### Goal of the exercise
Nothing in the data may be altered; copy it all exactly.

○ ○ ○

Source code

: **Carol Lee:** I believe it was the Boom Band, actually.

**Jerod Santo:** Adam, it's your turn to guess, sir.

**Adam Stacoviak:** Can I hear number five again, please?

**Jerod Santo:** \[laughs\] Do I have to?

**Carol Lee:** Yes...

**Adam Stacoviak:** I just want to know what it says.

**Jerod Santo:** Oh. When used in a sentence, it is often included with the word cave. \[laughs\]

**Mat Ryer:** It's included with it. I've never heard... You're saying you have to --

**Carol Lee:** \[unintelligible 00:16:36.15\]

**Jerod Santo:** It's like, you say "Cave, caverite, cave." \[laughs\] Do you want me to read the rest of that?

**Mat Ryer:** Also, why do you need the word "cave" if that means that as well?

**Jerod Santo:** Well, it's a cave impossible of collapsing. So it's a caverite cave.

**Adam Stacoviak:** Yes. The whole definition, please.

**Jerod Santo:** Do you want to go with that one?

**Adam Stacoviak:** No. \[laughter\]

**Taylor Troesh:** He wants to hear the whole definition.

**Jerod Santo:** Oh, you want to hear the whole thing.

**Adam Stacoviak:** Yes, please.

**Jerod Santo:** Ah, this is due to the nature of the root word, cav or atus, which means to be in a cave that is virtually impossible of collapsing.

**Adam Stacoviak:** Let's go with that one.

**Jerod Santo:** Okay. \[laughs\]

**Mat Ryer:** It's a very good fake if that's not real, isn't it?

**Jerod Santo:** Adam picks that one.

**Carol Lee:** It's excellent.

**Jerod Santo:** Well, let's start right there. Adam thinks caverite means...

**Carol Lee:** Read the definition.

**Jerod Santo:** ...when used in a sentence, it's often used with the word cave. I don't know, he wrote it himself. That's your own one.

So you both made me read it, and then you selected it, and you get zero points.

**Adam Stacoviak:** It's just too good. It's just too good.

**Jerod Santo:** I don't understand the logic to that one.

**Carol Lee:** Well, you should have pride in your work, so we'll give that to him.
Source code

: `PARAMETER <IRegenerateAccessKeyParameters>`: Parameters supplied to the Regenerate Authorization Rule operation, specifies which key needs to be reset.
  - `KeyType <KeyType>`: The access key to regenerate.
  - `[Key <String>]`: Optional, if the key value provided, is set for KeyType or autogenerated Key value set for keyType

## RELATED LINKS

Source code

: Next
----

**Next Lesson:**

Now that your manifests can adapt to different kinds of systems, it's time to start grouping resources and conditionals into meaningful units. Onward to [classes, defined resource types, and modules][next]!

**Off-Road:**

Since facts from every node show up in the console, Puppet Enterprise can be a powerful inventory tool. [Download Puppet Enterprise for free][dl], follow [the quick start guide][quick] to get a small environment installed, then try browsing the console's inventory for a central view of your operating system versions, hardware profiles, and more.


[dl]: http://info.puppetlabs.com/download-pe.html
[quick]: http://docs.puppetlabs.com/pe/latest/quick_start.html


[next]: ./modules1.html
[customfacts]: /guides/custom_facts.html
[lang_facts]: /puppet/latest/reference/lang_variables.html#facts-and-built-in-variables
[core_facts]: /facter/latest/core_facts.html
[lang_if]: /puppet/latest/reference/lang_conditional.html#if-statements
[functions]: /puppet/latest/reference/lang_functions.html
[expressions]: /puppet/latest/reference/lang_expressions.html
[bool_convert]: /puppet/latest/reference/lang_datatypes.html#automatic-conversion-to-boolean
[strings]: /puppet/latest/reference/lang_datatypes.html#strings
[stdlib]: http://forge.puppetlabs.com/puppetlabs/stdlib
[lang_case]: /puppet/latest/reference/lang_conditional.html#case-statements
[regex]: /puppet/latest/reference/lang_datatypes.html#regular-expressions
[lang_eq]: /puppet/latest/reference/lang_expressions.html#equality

○ ○ ○

### Response to the task
Source code

: **Carol Lee:** I believe it was the Boom Band, actually.

**Jerod Santo:** Adam, it's your turn to guess, sir.

**Adam Stacoviak:** Can I hear number five again, please?

**Jerod Santo:** \[laughs\] Do I have to?

**Carol Lee:** Yes...

**Adam Stacoviak:** I just want to know what it says.

**Jerod Santo:** Oh. When used in a sentence, it is often included with the word cave. \[laughs\]

**Mat Ryer:** It's included with it. I've never heard... You're saying you have to --

**Carol Lee:** \[unintelligible 00:16:36.15\]

**Jerod Santo:** It's like, you say "Cave, caverite, cave." \[laughs\] Do you want me to read the rest of that?

**Mat Ryer:** Also, why do you need the word "cave" if that means that as well?

**Jerod Santo:** Well, it's a cave impossible of collapsing. So it's a caverite cave.

**Adam Stacoviak:** Yes. The whole definition, please.

**Jerod Santo:** Do you want to go with that one?

**Adam Stacoviak:** No. \[laughter\]

**Taylor Troesh:** He wants to hear the whole definition.

**Jerod Santo:** Oh, you want to hear the whole thing.

**Adam Stacoviak:** Yes, please.

**Jerod Santo:** Ah, this is due to the nature of the root word, cav or atus, which means to be in a cave that is virtually impossible of collapsing.

**Adam Stacoviak:** Let's go with that one.

**Jerod Santo:** Okay. \[laughs\]

**Mat Ryer:** It's a very good fake if that's not real, isn't it?

**Jerod Santo:** Adam picks that one.

**Carol Lee:** It's excellent.

**Jerod Santo:** Well, let's start right there. Adam thinks caverite means...

**Carol Lee:** Read the definition.

**Jerod Santo:** ...when used in a sentence, it's often used with the word cave. I don't know, he wrote it himself. That's your own one.

So you both made me read it, and then you selected it, and you get zero points.

**Adam Stacoviak:** It's just too good. It's just too good.

**Jerod Santo:** I don't understand the logic to that one.

**Carol Lee:** Well, you should have pride in your work, so we'll give that to him.
Source code

: `PARAMETER <IRegenerateAccessKeyParameters>`: Parameters supplied to the Regenerate Authorization Rule operation, specifies which key needs to be reset.
  - `KeyType <KeyType>`: The access key to regenerate.
  - `[Key <String>]`: Optional, if the key value provided, is set for KeyType or autogenerated Key value set for keyType

## RELATED LINKS

Source code

: Next
----

**Next Lesson:**

Now that your manifests can adapt to different kinds of systems, it's time to start grouping resources and conditionals into meaningful units. Onward to [classes, defined resource types, and modules][next]!

**Off-Road:**

Since facts from every node show up in the console, Puppet Enterprise can be a powerful inventory tool. [Download Puppet Enterprise for free][dl], follow [the quick start guide][quick] to get a small environment installed, then try browsing the console's inventory for a central view of your operating system versions, hardware profiles, and more.


[dl]: http://info.puppetlabs.com/download-pe.html
[quick]: http://docs.puppetlabs.com/pe/latest/quick_start.html


[next]: ./modules1.html
[customfacts]: /guides/custom_facts.html
[lang_facts]: /puppet/latest/reference/lang_variables.html#facts-and-built-in-variables
[core_facts]: /facter/latest/core_facts.html
[lang_if]: /puppet/latest/reference/lang_conditional.html#if-statements
[functions]: /puppet/latest/reference/lang_functions.html
[expressions]: /puppet/latest/reference/lang_expressions.html
[bool_convert]: /puppet/latest/reference/lang_datatypes.html#automatic-conversion-to-boolean
[strings]: /puppet/latest/reference/lang_datatypes.html#strings
[stdlib]: http://forge.puppetlabs.com/puppetlabs/stdlib
[lang_case]: /puppet/latest/reference/lang_conditional.html#case-statements
[regex]: /puppet/latest/reference/lang_datatypes.html#regular-expressions
[lang_eq]: /puppet/latest/reference/lang_expressions.html#equality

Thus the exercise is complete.